The problem ->
Report each line of the entries below that includes "mathcal".

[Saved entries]
────────────────────────────────────────
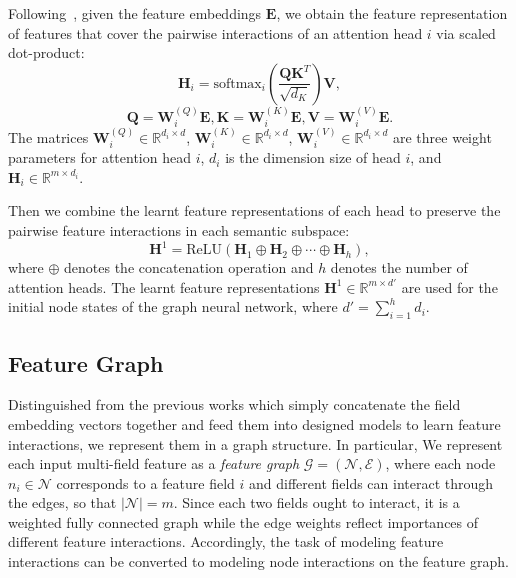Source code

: \documentclass[sigconf]{acmart}
\begin{document}
Following~\cite{song2018autoint}, given the feature embeddings $\mathbf{E}$, we obtain the feature representation of features that cover the pairwise interactions of an attention head $i$ via scaled dot-product:
\begin{equation}\nonumber
\mathbf{H}_{i} = \text{softmax}_{i}(\frac{\mathbf{Q}\mathbf{K}^{T}}{\sqrt{d_{K}}})\mathbf{V},
\end{equation}
\begin{equation}\nonumber
\mathbf{Q}=\mathbf{W}_i^{(Q)}\mathbf{E}, \mathbf{K}=\mathbf{W}_i^{(K)}\mathbf{E}, \mathbf{V}=\mathbf{W}_i^{(V)}\mathbf{E}. 
\end{equation}
The matrices $\mathbf{W}_i^{(Q)} \in \mathbb{R}^{d_i \times d}$, $\mathbf{W}_i^{(K)} \in \mathbb{R}^{d_i \times d}$, $\mathbf{W}_i^{(V)} \in \mathbb{R}^{d_i \times d}$ are three weight parameters for attention head $i$, $d_i$ is the dimension size of head $i$, and $\mathbf{H}_{i} \in \mathbb{R}^{m \times d_i}$.

Then we combine the learnt feature representations of each head to preserve the pairwise feature interactions in each semantic subspace:
\begin{equation}\nonumber
\mathbf{H}^1 = \text{ReLU}(\mathbf{H}_{1}\oplus \mathbf{H}_{2}\oplus \cdots \oplus \mathbf{H}_{h}),
\end{equation}
where $\oplus$ denotes the concatenation operation and $h$ denotes the number of attention heads.
The learnt feature representations $\mathbf{H}^1 \in \mathbb{R}^{m \times d'}$ are used for the initial node states of the graph neural network, where $d' = \sum_{i=1}^h d_i$.

\subsection{Feature Graph} 
Distinguished from the previous works which simply concatenate the field embedding vectors together and feed them into designed models to learn feature interactions, we represent them in a graph structure.
In particular, We represent each input multi-field feature as a \emph{feature graph} $\mathcal{G} = (\mathcal{N}, \mathcal{E})$,
where each node $n_{i} \in \mathcal{N}$ corresponds to a feature field $i$ and different fields can interact through the edges, so that $\left | \mathcal{N} \right | = m$. 
Since each two fields ought to interact, it is a weighted fully connected graph while the edge weights reflect importances of different feature interactions. 
Accordingly, the task of modeling feature interactions can be converted to modeling node interactions on the feature graph. 
\end{document}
────────────────────────────────────────
Result below ->
In particular, We represent each input multi-field feature as a \emph{feature graph} $\mathcal{G} = (\mathcal{N}, \mathcal{E})$,
where each node $n_{i} \in \mathcal{N}$ corresponds to a feature field $i$ and different fields can interact through the edges, so that $\left | \mathcal{N} \right | = m$. 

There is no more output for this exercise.